Critical questions about ethics and a new era of rearmament in almost all fields of technology are becoming more acute, especially against the backdrop of increasing geopolitical tensions around the globe. Similarly, technical questions surrounding issues of industrial espionage, the seemingly boundless uses for AI, and protections for intellectual property factor into NATO's new innovation strategy.

"The risk is that this technology can be repurposed for harm. Or you can take two technologies that were developed for good and repurpose them. Like blockchain and cryptography: together you have ransomware," said the Geneva Center for Security Policy's Head of Global and Emerging Risks Jean-Marc Rickli, who also is an occasional policy advisor to NATO.

"EDTs, emerging disruptive technology, should be a major component of military policy planning," Rickli said in an interview. "The military are not in the driver’s seat, but are monitoring what is being developed and how EDTs can be used and what their effect on warfare are, and also how potential adversaries can leverage these technologies."

While DIANA's origins preceded Russia's expanded invasion of Ukraine, Rickli said, "what the war in Ukraine makes very visible is that the Russians are using legacy systems en masse, and the Ukrainians are also using legacy systems but are also finding ways to merge these with commercial systems like, for example, drones that are weaponized with small bombs and explosives."

Some nations, such as Switzerland, generally do not allow items to be sold that can be used for both purposes.
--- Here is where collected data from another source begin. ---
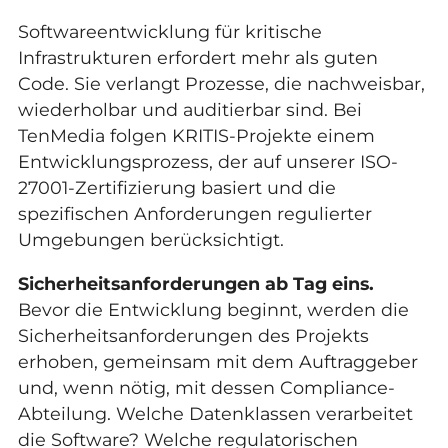
Softwareentwicklung für kritische
Infrastrukturen erfordert mehr als guten
Code. Sie verlangt Prozesse, die nachweisbar,
wiederholbar und auditierbar sind. Bei
TenMedia folgen KRITIS-Projekte einem
Entwicklungsprozess, der auf unserer ISO-
27001-Zertifizierung basiert und die
spezifischen Anforderungen regulierter
Umgebungen berücksichtigt.
Sicherheitsanforderungen ab Tag eins.
Bevor die Entwicklung beginnt, werden die
Sicherheitsanforderungen des Projekts
erhoben, gemeinsam mit dem Auftraggeber
und, wenn nötig, mit dessen Compliance-
Abteilung. Welche Datenklassen verarbeitet
die Software? Welche regulatorischen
But the monitoring process through export applications shows the risks.

In 2017, for example, Swiss government officials denied an export permit to a domestic manufacturer of valves for use in ventilation systems because of what it described as indications that the products would have supported the production of Pakistani nuclear weapons.

Switzerland’s State Secretariat for Economic Affairs based its decision on "information that these valves will not remain with the industrial plant declared on the final declaration of the end-of-life declaration, but will be passed on to a nuclear-relevant entity involved in the Pakistani nuclear weapons program."

The file to deny the export application cited two reasons under a Swiss law on dual-use goods. One was that the valves could be used to make nuclear weapons. The other was that the recipient of the valves intended to pass them on, apparently through the use of a decoy company or third-party country – which reflects a growing phenomomen involving the use of third parties, including non-government entities, to hide the real intent of dual-use technologies.

Rickli said "any serious military organization in the Western world" should be monitoring for EDTs. "What we see – and it’s not specific to NATO or to any specific nations – is that innovation in EDTs is coming from the private sector," he said. "It’s not only states that innovate in the field but also non-state actors, and also single individuals. So that has dramatically transformed the nature of international security."

John Heilprin contributed to this report from Geneva.